Sagaces críticos de todo el arco ideológico atisban el monstruo convergente en la Crida. Unos con preocupación, otros con maligna alegría. Ayer se dio escasísimo margen a la duda: uy, uy, uy. Si anda como un pato, nada como un pato y grazna como un pato, es Convergència.
Pero la cuestión es ¿qué se quiere decir al traer Convergència a cuento? Aun aceptando que la antigua organización fuera un nido de ratas corruptas, ¿se quiere por ello excluir a sus votantes del independentismo si dicen ser independentistas?
Eso es imposible. La gente vota lo que quiere y quiere independencia. ¿Será entonces que se sospecha que el discurso catalanista de la derecha, tradicionalmente pactista, volverá a serlo? De momento, esta derecha independentista ha probado con hechos la veracidad de sus dichos. Es más, aunque en su ánimo estuviera ceder, que no lo está, la situación creada por la respuesta represiva del Estado no tiene ya retroceso. Catalunya no puede aceptar esa farsa judicial contra el independentismo y, por supuesto, menos una sentencia condenatoria. El Estado no puede dejar de procesar y condenar, incluso aunque eso sea su suicidio. Catalunya no uede cejar en el camino a la independencia. El Estado no puede aceptarlo. La crudeza de esta ruptura fue el contenido del discurso de Torra ayer.
Dígase que la aparición de un movimiento de este tipo, que se ufana de ser de personas y no de partidos, representa un competidor incómodo en los apoyos electorales, pero no se ponga grauitamente en duda la honorabilidad o fiabilidad de un sector indispensable del independentismo. Porque, además de injusto, es inútil.
El congreso ha aprobado la línea política ya anunciada: la Crida no es un partido, aunque deba pasar por tal por imperativo legal. Nace además con fecha de caducidad: la institución de la República catalana independiente. Se define como organización instrumental y transversal. Pero tan peculiar que su inspirador no ocupa cargo alguno en la organización que ha puesto en marcha, pero sí proyecta en él un factor de liderazgo legitimatorio en la figura de Puigdemont, a quien todos los independentistas, empezando por el accidental presidente de la Generalitat, reconocen como legítimo presidente de la Generalitat. Pueden ustedes llamarlo como quieran: bonapartismo, caudillismo, liderazgo democrático, carisma. Yo me atengo a mi símil gaullista. Es un liderazgo democrático, popular y nacional.

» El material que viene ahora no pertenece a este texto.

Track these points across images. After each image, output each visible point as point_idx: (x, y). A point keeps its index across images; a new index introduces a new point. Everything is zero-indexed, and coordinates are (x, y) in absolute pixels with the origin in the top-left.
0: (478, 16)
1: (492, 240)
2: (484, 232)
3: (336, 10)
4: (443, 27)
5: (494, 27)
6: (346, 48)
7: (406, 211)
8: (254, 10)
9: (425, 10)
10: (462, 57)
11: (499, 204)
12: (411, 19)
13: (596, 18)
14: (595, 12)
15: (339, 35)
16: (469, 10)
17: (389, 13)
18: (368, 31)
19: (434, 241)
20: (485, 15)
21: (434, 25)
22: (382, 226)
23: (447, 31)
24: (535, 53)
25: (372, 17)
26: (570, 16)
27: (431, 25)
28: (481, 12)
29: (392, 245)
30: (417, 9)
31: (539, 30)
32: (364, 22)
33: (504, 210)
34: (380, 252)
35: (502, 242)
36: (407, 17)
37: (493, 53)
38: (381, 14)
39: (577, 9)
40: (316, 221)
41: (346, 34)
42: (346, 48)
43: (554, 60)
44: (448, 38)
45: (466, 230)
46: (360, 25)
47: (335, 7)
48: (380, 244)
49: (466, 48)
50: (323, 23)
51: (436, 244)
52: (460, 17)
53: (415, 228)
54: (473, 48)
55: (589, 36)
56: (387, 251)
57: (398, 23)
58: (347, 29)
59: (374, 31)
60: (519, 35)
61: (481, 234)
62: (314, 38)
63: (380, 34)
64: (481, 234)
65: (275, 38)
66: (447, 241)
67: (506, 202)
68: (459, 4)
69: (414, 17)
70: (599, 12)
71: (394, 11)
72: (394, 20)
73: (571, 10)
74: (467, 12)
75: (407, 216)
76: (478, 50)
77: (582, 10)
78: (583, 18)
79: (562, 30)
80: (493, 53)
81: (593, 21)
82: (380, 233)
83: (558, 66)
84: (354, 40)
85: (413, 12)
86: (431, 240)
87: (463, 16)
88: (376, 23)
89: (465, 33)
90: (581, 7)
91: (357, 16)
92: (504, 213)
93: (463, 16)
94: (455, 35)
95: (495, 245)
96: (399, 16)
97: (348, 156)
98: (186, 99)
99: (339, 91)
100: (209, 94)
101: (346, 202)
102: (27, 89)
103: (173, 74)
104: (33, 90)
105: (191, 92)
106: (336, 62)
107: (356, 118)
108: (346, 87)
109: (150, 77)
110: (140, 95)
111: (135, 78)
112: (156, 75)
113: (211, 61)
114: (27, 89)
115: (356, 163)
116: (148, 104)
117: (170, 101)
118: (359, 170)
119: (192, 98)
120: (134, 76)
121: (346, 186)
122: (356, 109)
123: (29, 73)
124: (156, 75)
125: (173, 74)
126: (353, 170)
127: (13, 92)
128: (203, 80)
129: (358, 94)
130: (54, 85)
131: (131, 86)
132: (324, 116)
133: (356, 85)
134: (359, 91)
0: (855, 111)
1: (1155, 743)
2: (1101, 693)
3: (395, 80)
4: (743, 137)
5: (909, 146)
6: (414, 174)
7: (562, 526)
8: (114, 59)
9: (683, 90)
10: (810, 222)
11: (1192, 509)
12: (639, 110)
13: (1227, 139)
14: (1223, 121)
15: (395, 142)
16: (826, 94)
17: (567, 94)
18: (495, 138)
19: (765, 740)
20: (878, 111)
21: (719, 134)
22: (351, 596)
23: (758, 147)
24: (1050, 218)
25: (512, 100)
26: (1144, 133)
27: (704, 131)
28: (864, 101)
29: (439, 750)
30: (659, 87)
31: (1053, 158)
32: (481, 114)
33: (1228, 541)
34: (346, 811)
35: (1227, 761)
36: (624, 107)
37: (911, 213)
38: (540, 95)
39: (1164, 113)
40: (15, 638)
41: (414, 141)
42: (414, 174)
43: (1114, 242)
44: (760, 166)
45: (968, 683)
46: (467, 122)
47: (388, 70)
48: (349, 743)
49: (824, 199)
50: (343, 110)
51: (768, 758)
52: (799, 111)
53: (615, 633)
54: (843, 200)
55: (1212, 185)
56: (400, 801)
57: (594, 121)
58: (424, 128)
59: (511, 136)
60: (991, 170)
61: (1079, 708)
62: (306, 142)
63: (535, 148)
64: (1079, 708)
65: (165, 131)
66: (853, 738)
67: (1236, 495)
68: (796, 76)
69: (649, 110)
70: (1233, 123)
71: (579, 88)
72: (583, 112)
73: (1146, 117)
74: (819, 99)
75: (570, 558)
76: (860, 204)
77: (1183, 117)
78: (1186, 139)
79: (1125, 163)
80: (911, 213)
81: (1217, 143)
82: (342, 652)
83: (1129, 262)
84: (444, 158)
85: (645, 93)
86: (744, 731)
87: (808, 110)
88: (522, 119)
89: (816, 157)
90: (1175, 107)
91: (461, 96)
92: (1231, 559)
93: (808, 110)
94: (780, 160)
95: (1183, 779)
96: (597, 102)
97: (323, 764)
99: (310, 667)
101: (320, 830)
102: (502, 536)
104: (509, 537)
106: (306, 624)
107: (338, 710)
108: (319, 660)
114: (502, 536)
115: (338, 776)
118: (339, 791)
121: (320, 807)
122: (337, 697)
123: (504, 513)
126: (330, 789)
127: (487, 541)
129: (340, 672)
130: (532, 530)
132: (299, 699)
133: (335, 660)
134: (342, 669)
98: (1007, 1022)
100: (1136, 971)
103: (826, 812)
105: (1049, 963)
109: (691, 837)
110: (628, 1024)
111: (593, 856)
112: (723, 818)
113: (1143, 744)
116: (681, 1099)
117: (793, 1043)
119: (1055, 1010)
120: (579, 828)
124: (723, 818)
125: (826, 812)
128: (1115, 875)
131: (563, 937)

Los partidos acogen la iniciativa con silencio glacial y solo se observa revuelo en la derecha independentista, en donde se dan los previsibles movimientos de corrientes y pareceres.
Cada cual dibuja el escenario de sus preferencias: unos ven un triunfo de la Crida con votos sueltos y procedentes de otros partidos; de unos más que de otros, desde luego. Otros una transferencia del voto conservador a la Crida y un mantenimiento del mapa electoral como está a fecha de hoy.
Pero en una situación en la que la hegemonía del independentismo depende de un puñado de escaños, las decisiones que se adopten en este respecto deben meditarse mucho. Tengo para mí que, en unas elecciones catalanas, el voto indepe será mayoritario y holgadamente mayoritario. Cómo se distribuyan y cómo se expliquen después los resultados, será harina de otro costal.